Here is the same table from Compiled Data recalculated with time ranges to crack the password, assuming 4.3 billion guesses per second.
length(word) |
Lowercase (26) | +Numbers (36) | +Uppercase (62) | +Specials (92) |
---|---|---|---|---|
1 | Instant | Instant | Instant | Instant |
2 | Instant | Instant | Instant | Instant |
3 | Instant | Instant | Instant | Instant |
4 | Instant | Instant | Instant | Instant |
5 | Instant | Instant | Instant | 1s |
6 | Instant | Instant | 7s | 1m |
7 | 1s | 9s | 7m | 2h |
8 | 24s | 5m | 7h | 7d |
9 | 11m | 3h | 18d | 2y |
10 | 5h | 5d | 3y | 160y |
11 | 5d | 177d | 192y | 14.73ky |
12 | 128d | 17y | 11.89ky | 1.35My |
13 | 9y | 629y | 737.04ky | 124.63My |
14 | 238y | 22.63ky | 45.7My | 11.47By |
15 | 6.18ky | 814.58ky | 2.83By | 1.05Ty |
16 | 160.68ky | 29.32My | 175.66By | 97.05Ty |
17 | 4.18My | 1.06By | 10.89Ty | Eternity |
18 | 108.62My | 38.01By | 675.22Ty | Eternity |
19 | 2.82By | 1.37Ty | Eternity | Eternity |
20 | 73.43By | 49.25Ty | Eternity | Eternity |
21 | 1.91Ty | Eternity | Eternity | Eternity |
22 | 49.64Ty | Eternity | Eternity | Eternity |
23 | Eternity | Eternity | Eternity | Eternity |
Anything less than 0.5 seconds I marked as "instant", and anything over 1,000 trillion years I marked as "eternity". As reference, our universe is less than 14 billion years old. After 23 characters, it takes an eternity (with these parameters) regardless of what type of alphabet is used.
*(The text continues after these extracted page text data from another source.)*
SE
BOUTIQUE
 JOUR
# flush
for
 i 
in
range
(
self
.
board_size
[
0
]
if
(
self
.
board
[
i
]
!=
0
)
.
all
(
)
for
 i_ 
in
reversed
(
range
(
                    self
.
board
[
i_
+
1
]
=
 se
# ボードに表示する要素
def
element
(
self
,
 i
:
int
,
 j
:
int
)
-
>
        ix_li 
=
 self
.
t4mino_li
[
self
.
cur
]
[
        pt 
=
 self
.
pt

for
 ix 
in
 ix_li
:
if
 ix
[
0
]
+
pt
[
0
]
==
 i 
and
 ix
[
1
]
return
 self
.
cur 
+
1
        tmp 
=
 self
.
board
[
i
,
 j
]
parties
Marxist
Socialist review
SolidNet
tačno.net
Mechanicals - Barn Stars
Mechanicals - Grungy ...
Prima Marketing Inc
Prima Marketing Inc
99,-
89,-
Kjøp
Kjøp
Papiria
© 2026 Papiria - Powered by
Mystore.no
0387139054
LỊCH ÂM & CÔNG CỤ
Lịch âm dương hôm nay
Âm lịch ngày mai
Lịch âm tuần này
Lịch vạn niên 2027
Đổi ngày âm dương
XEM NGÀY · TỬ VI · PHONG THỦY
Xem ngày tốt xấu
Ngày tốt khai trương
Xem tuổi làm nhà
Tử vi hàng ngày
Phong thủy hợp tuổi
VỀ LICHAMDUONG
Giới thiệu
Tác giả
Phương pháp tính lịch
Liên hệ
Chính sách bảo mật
These times can be massively improved, however. One, someone can simply be using much better hardware than I am. Two, the code itself can be greatly improved by using the idea of parallelism, which can essentially run multiple tasks at once in parallel. This will divide up the work, and time, by the number of parallel tasks.
Conclusion
For finding good usernames or domain names, 7 characters with only lowercase letters is enough for at least 1 unique name per human alive on Earth. If you're lucky, or using a website (or registering from a TLD) with only hundreds, or thousands of other users, you may be able to find a shorter name. If you want a stricter pattern with consonants and vowels, you may be limiting yourself to just 3-5% of the available supply.
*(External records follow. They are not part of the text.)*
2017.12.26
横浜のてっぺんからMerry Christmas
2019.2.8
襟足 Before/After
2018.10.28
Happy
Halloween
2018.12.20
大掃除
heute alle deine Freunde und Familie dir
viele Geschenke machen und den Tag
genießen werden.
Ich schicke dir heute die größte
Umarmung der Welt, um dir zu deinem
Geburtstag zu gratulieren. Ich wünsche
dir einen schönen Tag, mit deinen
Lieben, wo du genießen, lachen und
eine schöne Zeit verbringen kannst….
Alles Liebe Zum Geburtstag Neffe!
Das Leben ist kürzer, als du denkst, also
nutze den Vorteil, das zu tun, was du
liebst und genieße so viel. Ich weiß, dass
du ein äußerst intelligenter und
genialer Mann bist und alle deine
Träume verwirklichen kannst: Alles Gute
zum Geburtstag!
Regarding passwords, it is well known that longer passwords using all types of characters are the hardest to crack. Luckily, even if someone guesses your password with a password generator, most websites will only allow a certain number of password attempts before locking your account, and then only you should be able to unlock it. However, with the development of better hardware, AI, and quantum computers, make sure that your passwords are very secure!